Chicks fledge and the ledges empty

With most of the guillemots and razorbills fledged, the cliffs are oddly quiet - empty rock where previously the birds were packed tightly, each in its familiar position.  However, around my viewing points on the Wick there is still much activity.  Though many puffin chicks have left, some adults still have large young to feed, and the others continue to gather on the cliff tops in the afternoon sun.  Without pufflings to attend to, they seem even more inquisitive than usual.  Yesterday I was interrupted in my viewing by a sudden delicate weight on my foot; a puffin stood on my boot, head on one side, hopped up my leg, and then, seeing that I was watching, turned and flew off quickly with the heavy, whirring flight of these auks, better adapted to swimming.

In the Kittiwake colonies large chicks are crammed into nests that now barely accommodate them.  When their wings have grown long enough I will survey them for a final time, to count those that have successfully reached fledging age; the trick is to visit when they are just large enough, but before they start flying away!

Yesterday I swam for the first time in several days; the sea was warm, but full of jellyfish.  At first it was disconcerting to push forward only for my hand or leg to brush against these soft, fleshy creatures, but I realised from a glance under water that they were moon jellyfish; a non-stinging variety.  I swam with my head down, through my goggles seeing the jellies pulsing their way through the murk with gentle contractions of their rounded bodies.  Their opaque forms seemed to glow in the shafts of sunlight from the world above, their gentle progress slipping them slowly past me in the turquoise, silent sea.
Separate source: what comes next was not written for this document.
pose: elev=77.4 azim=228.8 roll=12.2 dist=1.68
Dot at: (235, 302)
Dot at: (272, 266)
On the far side of the bay, where the puffins raft, one of the birds dived just ahead of me.  Ducking under quickly I saw it zig zagging powerfully downwards, silver bubbles of air streaming behind it, propelled by its powerful stubby wings - soon it disappeared into the haze below, and I was suddenly aware of the depth that I drifted above; it will seem strange when these birds have left the island again for the open ocean.